Des milliers d’Afghans ont été contraints de quitter le Pakistan, suite à l’ultimatum du gouvernement qui souhaite ainsi préserver " le bien-être et la sécurité " du pays. Au total, 29 000 migrants ont traversé la frontière mardi, submergeant les autorités talibanes.

Des Afghans quittent par milliers le Pakistan dans un exode massif en raison de la fin, mercredi, d’un ultimatum fixé par le gouvernement de ce pays à des centaines de milliers de personnes en situation irrégulière qui doivent quitter son territoire sous peine d’être arrêtés et expulsés.

Le Pakistan a donné jusqu’à mercredi aux sans-papiers afghans, dont il estime le nombre à 1,7 million, pour en partir volontairement, sans quoi ils seront expulsés.

Plusieurs milliers de personnes désireuses d’éviter l’expulsion ont rejoint mercredi la longue file de véhicules patientant à Torkham, principal poste-frontière entre les deux pays. Au total, 29.000 migrants ont traversé la frontière mardi par les différents points de passage.
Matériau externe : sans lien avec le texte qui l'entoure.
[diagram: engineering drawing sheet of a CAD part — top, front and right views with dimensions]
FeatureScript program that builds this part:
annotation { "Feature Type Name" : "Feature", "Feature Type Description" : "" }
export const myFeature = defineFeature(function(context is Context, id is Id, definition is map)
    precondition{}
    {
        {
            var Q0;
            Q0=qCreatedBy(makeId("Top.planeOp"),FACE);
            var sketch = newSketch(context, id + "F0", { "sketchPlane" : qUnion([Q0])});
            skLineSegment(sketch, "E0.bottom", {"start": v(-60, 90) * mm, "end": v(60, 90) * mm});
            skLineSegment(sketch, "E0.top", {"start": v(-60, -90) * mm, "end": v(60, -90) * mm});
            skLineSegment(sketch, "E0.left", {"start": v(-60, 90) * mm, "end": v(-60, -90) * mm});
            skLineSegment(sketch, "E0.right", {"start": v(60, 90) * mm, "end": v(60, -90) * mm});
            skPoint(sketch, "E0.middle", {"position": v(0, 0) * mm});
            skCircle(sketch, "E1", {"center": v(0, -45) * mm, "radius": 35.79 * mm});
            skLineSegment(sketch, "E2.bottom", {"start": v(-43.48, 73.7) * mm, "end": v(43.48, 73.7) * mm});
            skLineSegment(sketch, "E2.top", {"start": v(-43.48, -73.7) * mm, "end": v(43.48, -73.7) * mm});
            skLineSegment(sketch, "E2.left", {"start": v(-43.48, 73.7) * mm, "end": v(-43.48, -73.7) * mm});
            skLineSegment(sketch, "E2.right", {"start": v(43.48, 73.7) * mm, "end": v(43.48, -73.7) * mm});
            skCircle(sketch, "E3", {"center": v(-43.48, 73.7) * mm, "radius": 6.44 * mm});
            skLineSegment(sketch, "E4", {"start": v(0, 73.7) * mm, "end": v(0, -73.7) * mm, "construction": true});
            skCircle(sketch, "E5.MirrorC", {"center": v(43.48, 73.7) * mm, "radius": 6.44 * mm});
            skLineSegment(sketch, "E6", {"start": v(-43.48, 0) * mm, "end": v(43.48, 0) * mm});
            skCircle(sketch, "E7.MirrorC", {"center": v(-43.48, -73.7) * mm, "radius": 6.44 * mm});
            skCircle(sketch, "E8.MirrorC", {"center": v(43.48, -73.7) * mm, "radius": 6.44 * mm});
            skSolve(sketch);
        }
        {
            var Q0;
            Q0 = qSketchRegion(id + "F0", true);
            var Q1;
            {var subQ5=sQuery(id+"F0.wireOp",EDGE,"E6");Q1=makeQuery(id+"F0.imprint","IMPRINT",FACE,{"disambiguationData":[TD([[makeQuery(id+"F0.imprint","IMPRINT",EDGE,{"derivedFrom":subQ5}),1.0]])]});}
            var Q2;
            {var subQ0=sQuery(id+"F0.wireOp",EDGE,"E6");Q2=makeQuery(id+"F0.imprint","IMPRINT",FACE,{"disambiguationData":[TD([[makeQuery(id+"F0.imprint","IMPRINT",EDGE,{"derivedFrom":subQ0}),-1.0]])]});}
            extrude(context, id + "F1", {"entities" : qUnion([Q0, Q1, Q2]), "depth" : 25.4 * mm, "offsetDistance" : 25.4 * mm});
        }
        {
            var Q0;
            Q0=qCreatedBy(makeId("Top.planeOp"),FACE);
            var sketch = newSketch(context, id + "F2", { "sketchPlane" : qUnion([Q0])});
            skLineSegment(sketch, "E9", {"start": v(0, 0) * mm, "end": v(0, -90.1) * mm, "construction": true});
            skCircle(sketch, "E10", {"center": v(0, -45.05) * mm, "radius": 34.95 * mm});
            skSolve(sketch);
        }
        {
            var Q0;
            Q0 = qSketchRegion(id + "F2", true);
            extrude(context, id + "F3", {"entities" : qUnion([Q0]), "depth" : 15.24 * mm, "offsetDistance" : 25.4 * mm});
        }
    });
" Depuis le 1er novembre, le processus d’arrestation et ensuite d’expulsion des étrangers en situation irrégulière a commencé. Toutefois, le retour volontaire (…) continuera aussi à être encouragé ", a indiqué dans un communiqué le ministère pakistanais de l’Intérieur.

Plus de 140.000 personnes ont quitté le Pakistan depuis l’annonce de ce plan début octobre, a-t-il précisé. Islamabad dit cibler l’ensemble des illégaux et pas seulement les Afghans, mais ceux-ci en sont de facto l’immense majorité.

Quarante-neuf centres de rétention, aptes chacun à accueillir plusieurs milliers de personnes, ont ouvert mercredi pour y placer les Afghans en attente de leur expulsion, ont rapporté les médias d’État.

" Ni terre, ni maison "

Des millions d’Afghans ont afflué au Pakistan au cours de décennies de guerre, dont au moins 600.000 depuis le retour au pouvoir des talibans à Kaboul en août 2021, en faisant l’un des pays qui accueillent le plus de réfugiés au monde.

Beaucoup ont peur de rentrer en Afghanistan, où le gouvernement taliban a imposé son interprétation rigoriste de l’islam, interdisant par exemple aux filles l’accès à l’éducation après l’école primaire.

Le gouvernement pakistanais a dit chercher à préserver avec cette mesure " le bien-être et la sécurité " du pays, où le sentiment anti-afghan est en hausse sur fond de crise économique et de multiplication des attentats à la frontière.

Mais pour certains de ces migrants, qui vivent depuis des décennies au Pakistan ou y sont nés, et ignorent tout de l’Afghanistan, l’avenir dans leur pays d’origine est bien incertain.

Nombre de personnes ayant fui l’Afghanistan ces deux dernières années et cherchant à obtenir l’asile dans des pays tiers, mais dont le visa pakistanais a expiré, risquent d’être expulsées, a mis en garde Human Rights Watch. L’ONU a estimé qu’elles pourraient être en danger à leur retour.

Washington a de son côté appelé le Pakistan à protéger les Afghans cherchant l’asile.

" Nous encourageons vivement les pays voisins de l’Afghanistan, dont le Pakistan, à permettre l’entrée des Afghans en quête de protection internationale et à se coordonner avec les organisations humanitaires internationales pour leur fournir de l’aide ", a déclaré le porte-parole du département d’État Matthew Miller.

Les autorités talibanes, qui ont pressé Islamabad de laisser plus de temps aux gens pour partir, ont été submergées par cet afflux soudain de personnes, lesquelles traversent la frontière avec des camions remplis à ras bord d’effets personnels, dans un chaos total.

La frustration gagne les arrivants, souvent contraints d’attendre plusieurs jours pour être enregistrés, sans endroit pour s’abriter, et ne disposant que de peu d’eau, de nourriture ou de médicaments.

Dans la province du Baloutchistan (Sud-ouest), le gouvernement local a annoncé aller " de porte en porte " pour retrouver la trace de tous les illégaux n’étant pas encore partis.